Take it to the next level of what is naughty
Ten slotte de hamvraag: hoe ‘politiek’ zijn de zwijnen nu eigenlijk? Zeker, hoe we ons tot onze lichamelijkheid verhouden kan van invloed zijn op (proto-)ethische disposities, en vice versa. Maar Florêncio trekt wel een hele directe en letterlijke lijn tussen seksuele praktijken en pro-migranten- en pro-vluchtelingenpolitiek. In een tijd van ‘sinking boats in the Mediterranean’ leren de zwijnen ons ‘openness to displaced bodies and border-crossing’, beweert hij.

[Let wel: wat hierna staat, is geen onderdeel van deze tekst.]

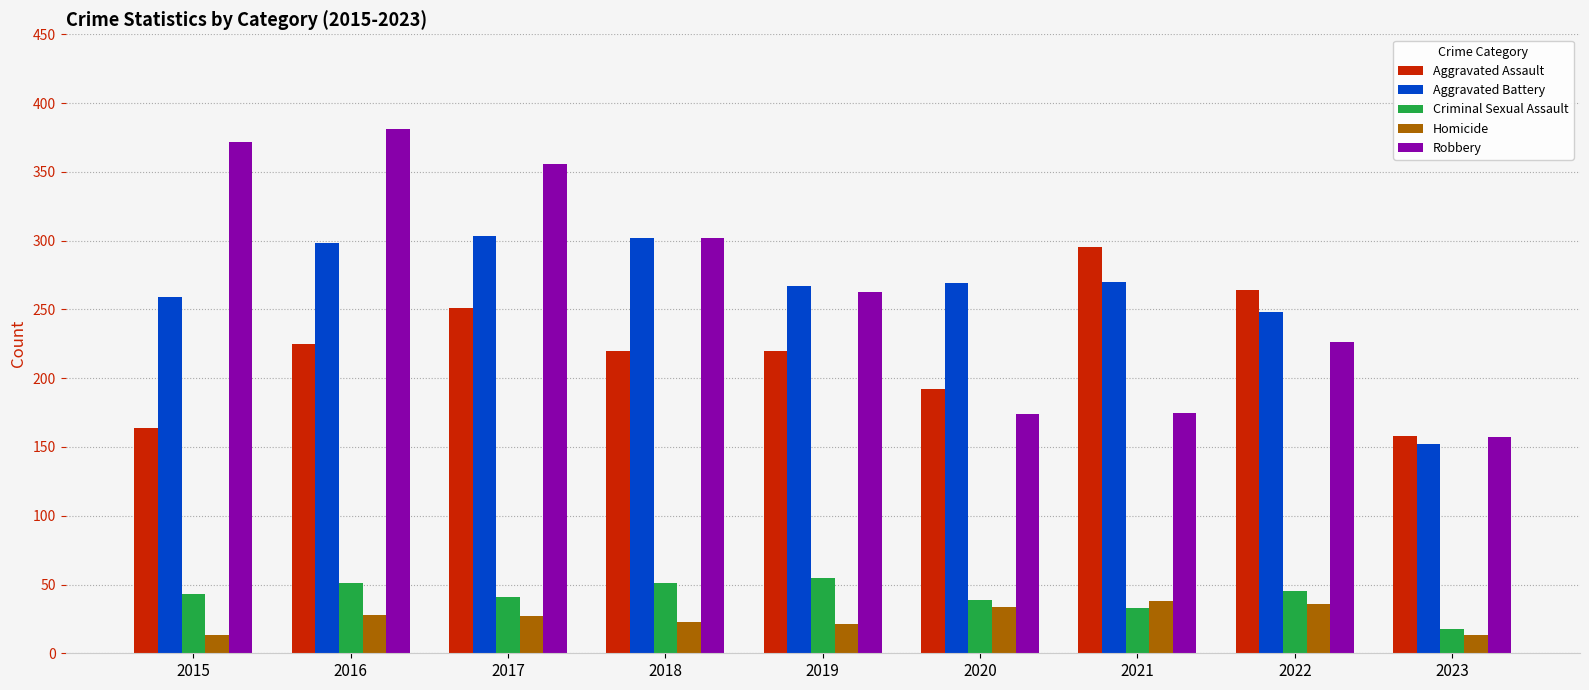

What is the difference between the maximum and minimum values in the Aggravated Battery series?

151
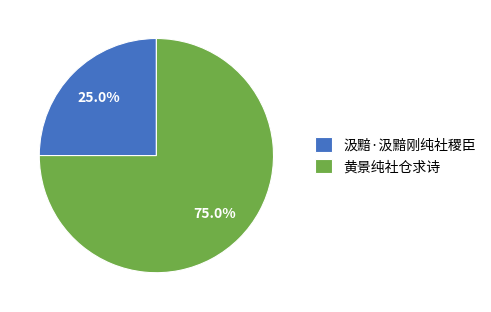

Count the number of slices in the pie.

2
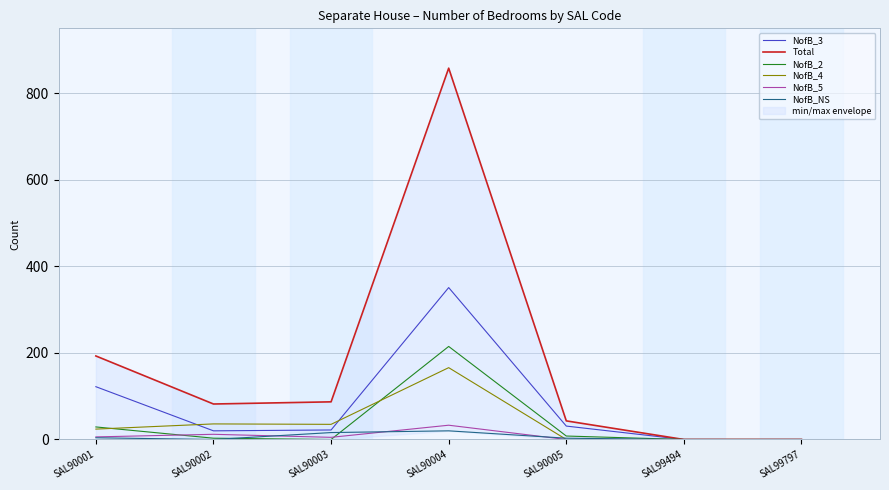

Between SAL90001 and SAL90003, which series saw the biggest shift?

Total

Een VVD-stemmende beoefenaar heeft een en ander kennelijk niet goed begrepen.
Een ontbrekende dimensie in het boek is de toenemende toegang van (witte, cis-)homomannen tot het centrum van westerse nationale gemeenschappen gedurende de laatste twee decennia; migranten van kleur en hun nakomelingen werden en worden tegelijkertijd op steeds grotere afstand gezet. Jasbir K. Puar heeft die tweezijdige ontwikkeling gekarakteriseerd als ‘homonationalisme’. Homo’s zijn daarmee van seksuele rebellen tot een soort modelburgers geworden. In die context getuigt Florêncio’s boek van een homoseksueel exceptionalisme dat vooropgezette politieke avant-gardestatus claimt voor een minderheid die zich inmiddels in relatief geprivilegieerde omstandigheden bevindt. De idealisering onttrekt ook toenemend nationalisme en racisme binnen homogemeenschappen aan het zicht. Eén van de geïnterviewde mannen merkt op dat homoseks inmiddels te zien is op mainstream Amerikaanse televisiezenders. ‘[I]t’s not a big deal to have gay sex anymore so we’ve got to take it to the next level of what is naughty.’ Misschien is zwijnseks niet zo veel meer dan dat. En misschien hoeft het ook niet meer te zijn dan dat.